Jennifer Aniston Salad! This is my version of the salad Jennifer made and ate on the set of Friends for 10 years! Bulgur, cucumbers, chickpeas, mint, parsley and more, I see how she ate this salad for 10 years. It’s so good!
See my variations below. Also, if you’re coming from my video from Instagram or TikTok, everything you need is included in the recipe card below. I hope you make this!
Apparently, in an interview Courtney Cox shared a salad that Jennifer Aniston would make for her and Lisa Kudrow on the set of Friends for lunch. I don’t know if they all ate the salad for 10 years but Jennifer did and I believe it. I had heard of this salad, or a salad that Jennifer ate for 10 years but thought it was a cobb salad.
“It was a Cobb salad that Jennifer doctored up with turkey bacon and garbanzo beans and I don’t know what,’ she shared. ‘She just has a way with food, which really helps. Because if you’re going to eat the same salad every day for 10 years, it’d better be a good salad, right?”
Read more here.
Jennifer Aniston Salad
It’s hard to believe that she ate this salad for 10 years without changing things up. I would imagine that she did. Here are my variations or ways I think you can change things up!
- Bulgar, quinoa or brown rice, or even farro
- cucumbers
- I added cherry tomatoes and I think a diced red bell pepper would also be lovely in this
- parsley
- mint
- red onion.
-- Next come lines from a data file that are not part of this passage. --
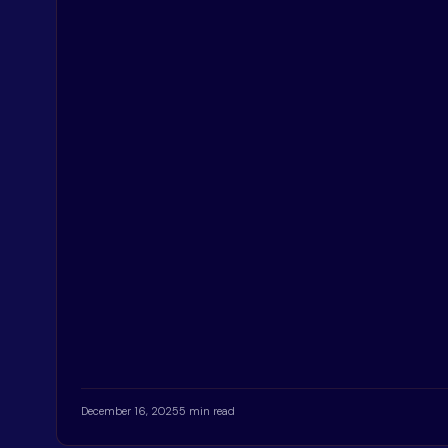
December 16, 2025
5 min read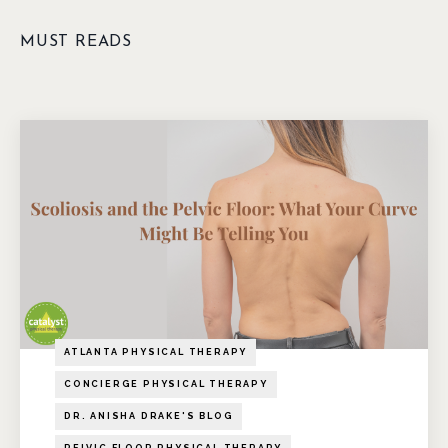
MUST READS
ATLANTA PHYSICAL THERAPY
CONCIERGE PHYSICAL THERAPY
DR. ANISHA DRAKE'S BLOG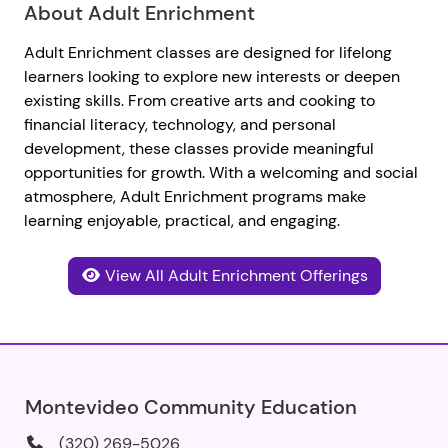
About Adult Enrichment
Adult Enrichment classes are designed for lifelong
learners looking to explore new interests or deepen
existing skills. From creative arts and cooking to
financial literacy, technology, and personal
development, these classes provide meaningful
opportunities for growth. With a welcoming and social
atmosphere, Adult Enrichment programs make
learning enjoyable, practical, and engaging.
View All Adult Enrichment Offerings
Montevideo Community Education
(320) 269-5026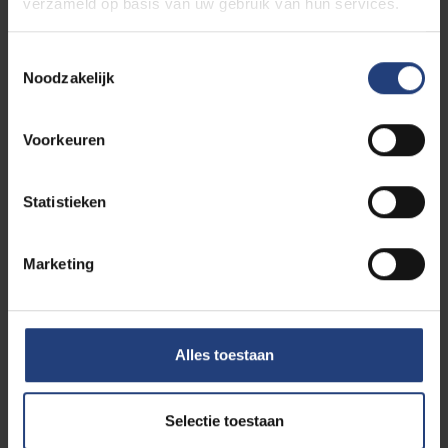
verzameld op basis van uw gebruik van hun services.
Toestemmingsselectie
Noodzakelijk
Voorkeuren
Curious to see your life on
future campus at VUB?
Statistieken
If you choose to study the baster in Biomedical
Engineering you will study at VUB Main Campus in
Brussels. How about taking a walk around it now?
Marketing
Simply come on our online campus tour. Savour the
atmosphere, discover our student facilities and
bring the campus to virtual life.
Alles toestaan
Selectie toestaan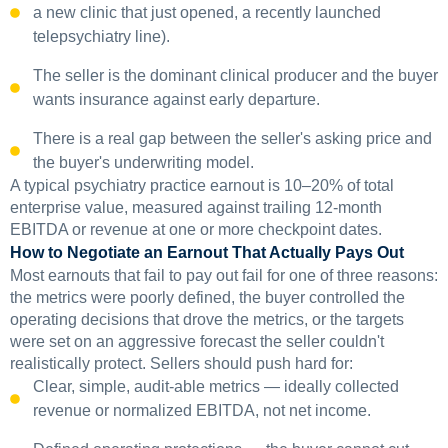
a new clinic that just opened, a recently launched
telepsychiatry line).
The seller is the dominant clinical producer and the buyer
wants insurance against early departure.
There is a real gap between the seller's asking price and
the buyer's underwriting model.
A typical psychiatry practice earnout is 10–20% of total
enterprise value, measured against trailing 12-month
EBITDA or revenue at one or more checkpoint dates.
How to Negotiate an Earnout That Actually Pays Out
Most earnouts that fail to pay out fail for one of three reasons:
the metrics were poorly defined, the buyer controlled the
operating decisions that drove the metrics, or the targets
were set on an aggressive forecast the seller couldn't
realistically protect. Sellers should push hard for:
Clear, simple, audit-able metrics — ideally collected
revenue or normalized EBITDA, not net income.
Pickled red onion would also be lovely
- Jennifer added roasted and salted pistachios. I used walnuts and I think pecans, almonds, pine nuts or even sunflower seeds would work.
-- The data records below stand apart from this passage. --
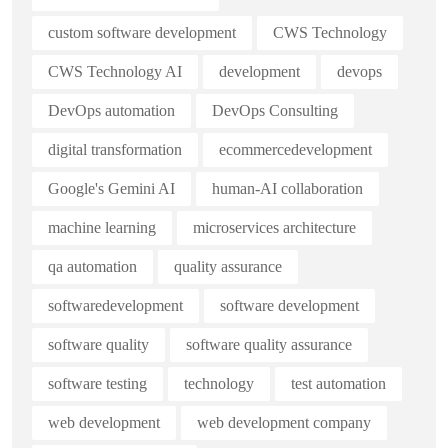
custom software development
CWS Technology
CWS Technology AI
development
devops
DevOps automation
DevOps Consulting
digital transformation
ecommercedevelopment
Google's Gemini AI
human-AI collaboration
machine learning
microservices architecture
qa automation
quality assurance
softwaredevelopment
software development
software quality
software quality assurance
software testing
technology
test automation
web development
web development company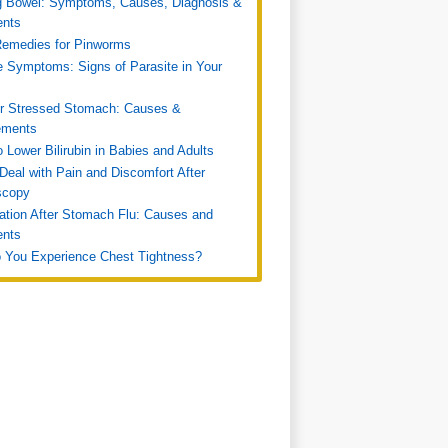
g Bowel: Symptoms, Causes, Diagnosis &
ents
emedies for Pinworms
e Symptoms: Signs of Parasite in Your
or Stressed Stomach: Causes &
ments
 Lower Bilirubin in Babies and Adults
Deal with Pain and Discomfort After
scopy
ation After Stomach Flu: Causes and
ents
 You Experience Chest Tightness?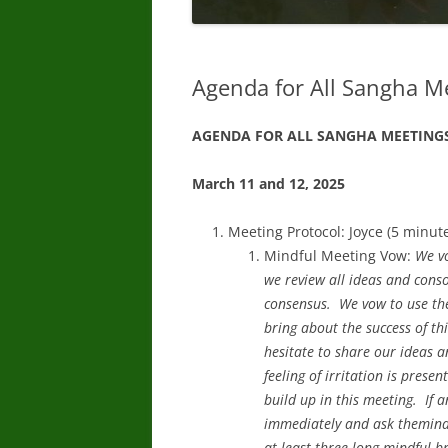
Agenda for All Sangha M
AGENDA FOR ALL SANGHA MEETING
March 11 and 12, 2025
Meeting Protocol: Joyce (5 minut
Mindful Meeting Vow:
We vo
we review all ideas and cons
consensus. We vow to use the
bring about the success of th
hesitate to share our ideas a
feeling of irritation is prese
build up in this meeting. If a
immediately and ask themindfu
at least three long mindful b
- chickpeas (for protein). I think grilled chicken or even a diced up hard boiled egg would be delicious.
- lemon juice
- olive oil
- salt and pepper
- feta cheese. If you’re not into feta, I would add diced avocado.
Jennifer Aniston Salad
Ingredients
- 2 to 3 cups cooked quinoa, bulgur or brown rice
- 1 cup cucumber diced
- 1/2 cup parsley chopped
- 1/3 to 1/2 cup fresh mint chopped
- 1/3 cup red onion or pickled red onions* diced
- 1/3 cup cherry tomatoes** sliced in half
- 1/2 cup pistachios, walnuts, pine nuts or almonds chopped
- 1 (15 oz.) can chickpeas drained and rinsed
- 2 lemons about 5 to 6 tablespoons, or to taste
- 1/4 cup olive oil extra virgin
- kosher salt and pepper to taste
- 1/2 cup crumbled feta***
Instructions
- Using a large mixing bowl, mix together and combine all of the ingredients. Taste and adjust anything as needed. Enjoy immediately or place in the fridge to chill and allow the flavors to meld together. I would make ahead and refrigerate only 1 to 2 hours before serving.****
- Store any leftovers in an airtight container in the fridge. Enjoy within a day or two.